-- Study text --
———
This paper presents a reading of visual artist Miyagi Futoshi's novel Ikuyo (2021) as a queer utopian novel that allows its queer female Okinawan protagonist to envision a future beyond the racist and heterosexist constraints of 1940s Japan through a speculative return to the past's queer potential.

Paper long abstract:

Since 2017, visual artist Miyagi Futoshi also publishes fiction. His novels explore the past and present relationships between Okinawa, mainland Japan and the U.S.A. through the intimate relationships of his queer male Okinawan protagonists with American men. A collection of his novels was included in Aesop Japan's 2022 "Queer Library" project, a selection of around 60 LGBTQIA+ themed Japanese novels, which were offered as gifts to visitors of the store, regardless of purchase. This marked the inclusion of Miyagi into the canon of queer Japanese literature.

His latest novel "Ikuyo" ("How Many Nights," 2021) differs from previous ones in that it features queer female protagonists. It tells the story of Chiyo, a young Okinawan woman living in Tokyo, and her experience of the Asia-Pacific War. More than the war, however, the novel focuses on her ultimately unhappy relationship with Yukiko, whom Chiyo met as a student at the liberal Bunka Gakuin. As I will demonstrate, despite Yukiko's marriage bringing an end to their relation, we can read Ikuyo as a queer utopian novel.

In "Cruising Utopia" (2009), Jose Esteban Muñoz wrote that while there often is no place for the queer in the hegemonic narratives of family and reproduction, this does not mean that to be queer means to lack a future, or to embody its negation. Rather "queer" signifies the always existing potentiality of, and the moving towards, an alternative future; a movement enabled by retrospection: the return to the fragments that are queer history. For it allows for both holding History accountable for erasing queer lives and possibilities, and the hypothetical reintegration of "what if's" into shattered queer pasts, gesturing towards not only what could have been, but also what could be possible.

"Ikuyo" performs such a return. An avid reader and translator, Chiyo revisits various histories that allow her to negotiate her experience as a queer Okinawan woman in 1940s Tokyo, and that enable her to imagine a future queerer than the present; a future ultimately realized through the reader, who has to piece together the fragments of this speculative process that are scattered throughout the text.
———
-- Available data --

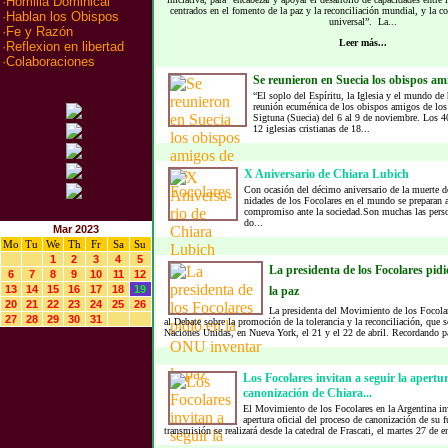
·
Homilia Dominical
centrados en el fomento de la paz y la reconciliación mundial, y la co
·
Hablan los Obispos
universal”. La...
·
Fe y Razón
Leer más...
·
Reflexion en libertad
·
Colaboraciones
Se reunieron en Suecia los obispos ami
“El soplo del Espíritu, la Iglesia y el mundo de 
reunión ecuménica de los obispos amigos de los
Sigtuna (Suecia) del 6 al 9 de noviembre. Los 40
12 iglesias cristianas de 18...
X Aniver­sa­rio de Chia­ra Lu­bich
Con oca­sión del dé­ci­mo aniver­sa­rio de la muer­te 
ni­da­des de los Fo­co­la­res en el mun­do se pre­pa­ran a 
com­pro­mi­so ante la so­cie­dad.Son mu­chas las per­
do...
Mar 2023
Mo
Tu
We
Th
Fr
Sa
Su
1
2
3
4
5
La presidenta de los Focolares pidi
6
7
8
9
10
11
12
13
14
15
16
17
18
19
la paz
20
21
22
23
24
25
26
La presidenta del Movimiento de los Focolar
27
28
29
30
31
al Debate sobre la promoción de la tolerancia y la reconciliación, que s
Naciones Unidas, en Nueva York, el 21 y el 22 de abril. Recordando pa
Los Focolares invitan a seguir la apertu
canonización de Chiara...
El Movimiento de los Focolares en la Argentina invi
apertura oficial del proceso de canonización de su
transmisión se realizará desde la catedral de Frascati, el martes 27 de e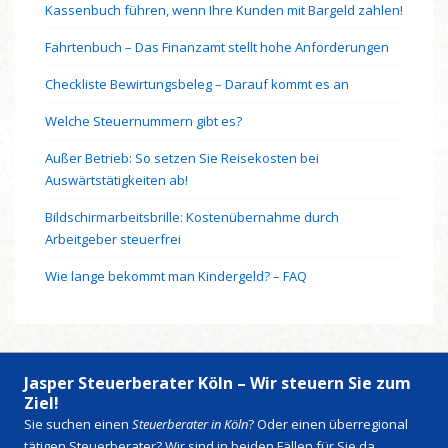
Kassenbuch führen, wenn Ihre Kunden mit Bargeld zahlen!
Fahrtenbuch – Das Finanzamt stellt hohe Anforderungen
Checkliste Bewirtungsbeleg – Darauf kommt es an
Welche Steuernummern gibt es?
Außer Betrieb: So setzen Sie Reisekosten bei
Auswärtstätigkeiten ab!
Bildschirmarbeitsbrille: Kostenübernahme durch
Arbeitgeber steuerfrei
Wie lange bekommt man Kindergeld? – FAQ
Jasper Steuerberater Köln – Wir steuern Sie zum
Ziel!
Sie suchen einen
Steuerberater in Köln
? Oder einen überregional
tätigen Steuerberater? Wir sind in beiden Fällen für Sie da.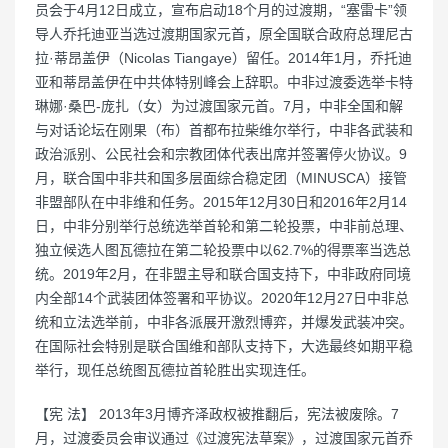
员会于4月12日成立，宣布启动18个月的过渡期，“塞雷卡”领
导人乔托迪亚当选过渡期国家元首，原全国联合政府总理尼古
拉·蒂昂盖伊（Nicolas Tiangaye）留任。2014年1月，乔托迪
亚和蒂昂盖伊在中共体特别峰会上辞职。中非过渡委选举卡特
琳娜·桑巴-庞扎（女）为过渡国家元首。7月，中非全国和解
与对话论坛在刚果（布）首都布拉柴维尔举行，中非各武装和
政治派别、公民社会和宗教团体代表出席并签署停火协议。9
月，联合国中非共和国多层面综合稳定团（MINUSCA）接管
非盟部队在中非维和任务。2015年12月30日和2016年2月14
日，中非分别举行总统选举首轮和第二轮投票，中非前总理、
独立候选人图瓦德拉在第二轮投票中以62.7%的得票率当选总
统。2019年2月，在非盟主导和联合国支持下，中非政府同境
内全部14个武装团体签署和平协议。2020年12月27日中非总
统和立法选举前，中非各派展开激烈博弈，并爆发武装冲突。
在国际社会特别是联合国维和部队支持下，大选最终如期平稳
举行，现任总统图瓦德拉首轮胜出实现连任。
【宪 法】 2013年3月博齐泽政权被推翻后，宪法被废除。7
月，过渡委员会审议通过《过渡宪法草案》，过渡国家元首乔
———
-- Request --
In the paper abstract, where did Chiyo meet Yukiko?

-- Exercise solution --
Chiyo met Yukiko as a student at the liberal Bunka Gakuin.